Natürlich habe ich tatsächlich auch wieder angefangen, Dinge zu machen, die ich als sinnvoller denn Shoppen empfinde: Ich bin mit meiner Dissertation auf einem guten Weg, ich lese wieder viel mehr, ich mache mehr Sport, meditiere (nach Bedarf), und beschäftige mich mit Dingen, die mir mehr Spaß machen als (online)shoppen. In letzter Zeit habe ich auch wieder etwas mehr genäht und so den Wunsch nach etwas Neuem im Schrank erfüllt – auch sehr schön (also die Tätigkeit, das Ergebnis entspricht dieser Einschätzung nicht unbedingt immer).
Aber das alleine füllt meine Zeit nicht komplett aus, da will ich mir nichts vormachen. Instagram und Pinterest gehören ebenso zu meinem Zeitvertreib, was ich jetzt nicht unbeding als “sinnvoll” bezeichnen würde. Seit Covid-19 seine Kreise zieht, verbringe ich zudem mehr Zeit als nötig mit Nachrichten aus aller Welt, und meine gehobene Frustration motiviert zu teils stundenlagen Suchen nach neuen Lebensentwürfen – alles zusammen irgendwie natürlich sinnvoll, aber im Gesamtausmaß dann doch auch fragwürdig. Und definitiv nicht gut für die Laune …
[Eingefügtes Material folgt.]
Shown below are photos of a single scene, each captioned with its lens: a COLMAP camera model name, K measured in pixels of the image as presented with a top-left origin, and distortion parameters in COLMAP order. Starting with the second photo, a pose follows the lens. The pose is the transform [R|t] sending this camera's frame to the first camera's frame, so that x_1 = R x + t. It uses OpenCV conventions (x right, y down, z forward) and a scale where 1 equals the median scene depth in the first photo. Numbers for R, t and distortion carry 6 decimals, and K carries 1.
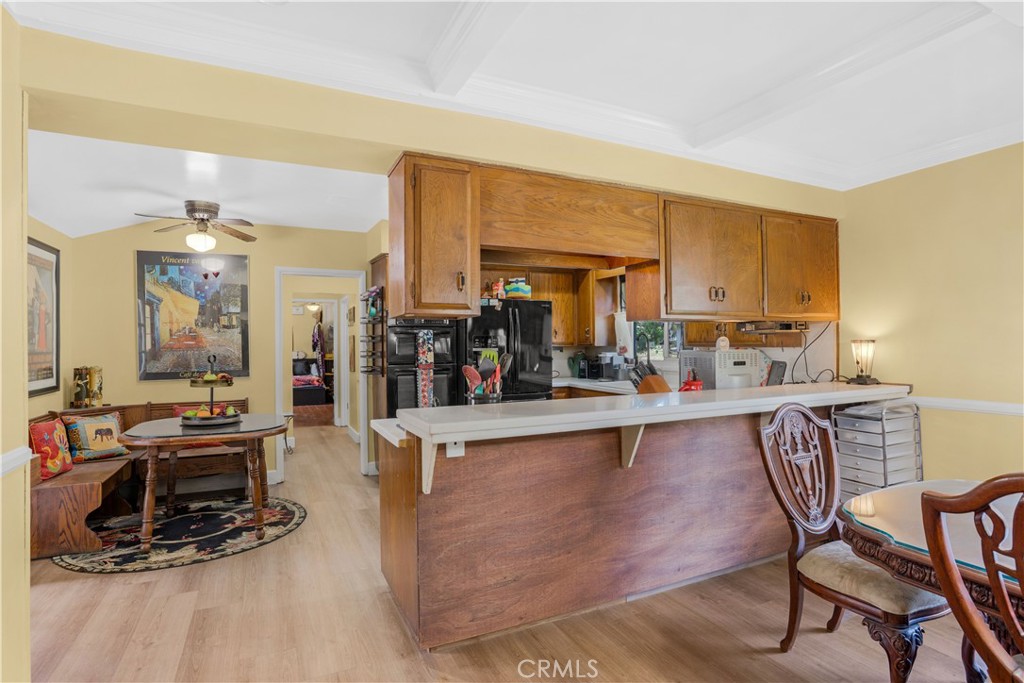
lens RADIAL K [[540.9, 0, 514.8], [0, 540.9, 335.2], [0, 0, 1]] dist [-0.057802, 0.000370]
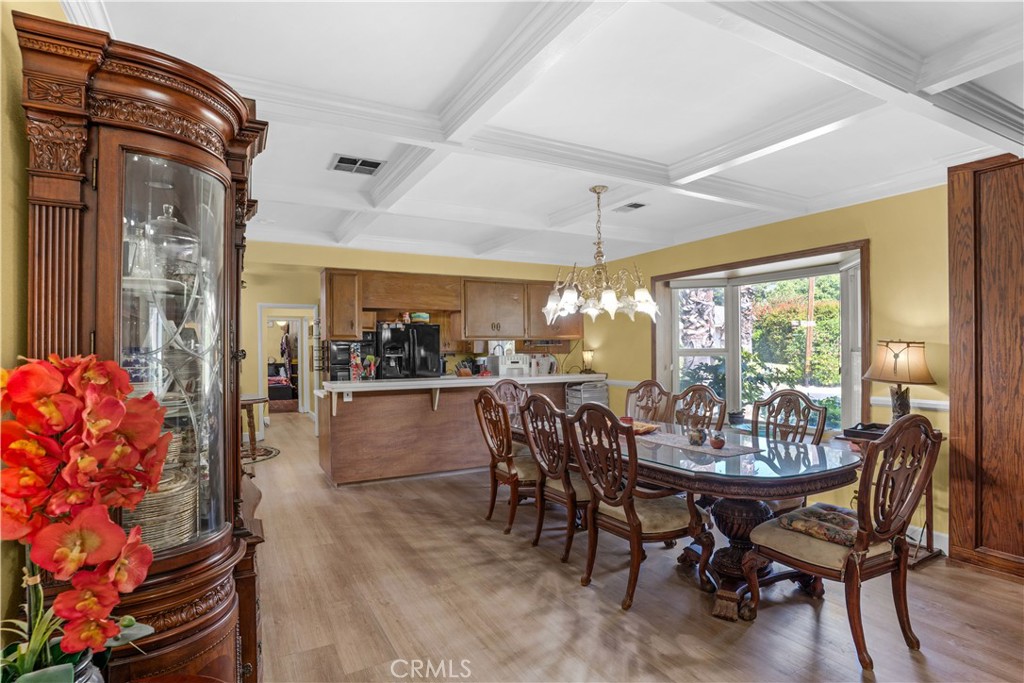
lens RADIAL K [[495.0, 0, 515.6], [0, 495.0, 348.3], [0, 0, 1]] dist [-0.044511, 0.000749]
pose [[0.996084, -0.001519, 0.088394, 0.182130], [0.000461, 0.999928, 0.011989, -0.012234], [-0.088406, -0.011901, 0.996013, -0.507348]]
Sinnlose Ablenkung ist also weiterhin Thema und an manchen Tagen mehr, als mir lieb ist. Ich versuche, das bewusst im Rahmen zu halten, manchmal gebe ich der Lust auf schöne Bilder, interessante Buchtipps, nachhaltige News, Nähanleitungen und positiven Sprüchen aber auch einfach nach. Schließlich geht’s nicht um Perfektion, sondern darum, zu Konsum und Dingen ein gesundes Verhältnis zu entwickeln und dabei ganz nebenher auch noch Geld zu sparen. Und da kann ich auch mal entspannt auf Instagram und Pinterest unterwegs sein, selbst wenn das insgesamt wenig Mehrwert haben mag.
Wie geht’s weiter?
“Nicht-Shoppen” ist mittlerweile so selbstverständlich, dass ich fast schon genervt bin, wenn ich mal jemanden auf einer Shoppingtour begleiten soll. Ich war unglaublich dankbar, dass ich mich nicht durch die Massen quälen musste, die sich in die Corona-Sales gestürzt haben. Soviel zum Umdenken durch die Coronakrise … Mein Low-Buy-Jahr kommt also zu einem interessanten Zeitpunkt.
Selbstnähen bzw. der Umstand, dass ich erstmal darüber nachdenke, wie ich etwas selbst machen könnte, wenn es mir gefällt, ist mittlerweile ebenfalls normal – auch wenn ich weniger nähe, als ich mir vorgestellt hätte. Das zeigt vielleicht auch einfach nur, wie wenig Neues ich tatsächlich “brauche” 🙂
Es geht also weiter wie bisher. Mit mehr Konsequenz beim Buchbudget und der Weiterführung meines Sparkurses. Und es macht hoffentlich weiterhin so viel Spaß – auch wenn es manchmal gar nicht so einfach ist …
Bis zum nächsten Mal, macht es gut und passt auf euch auf!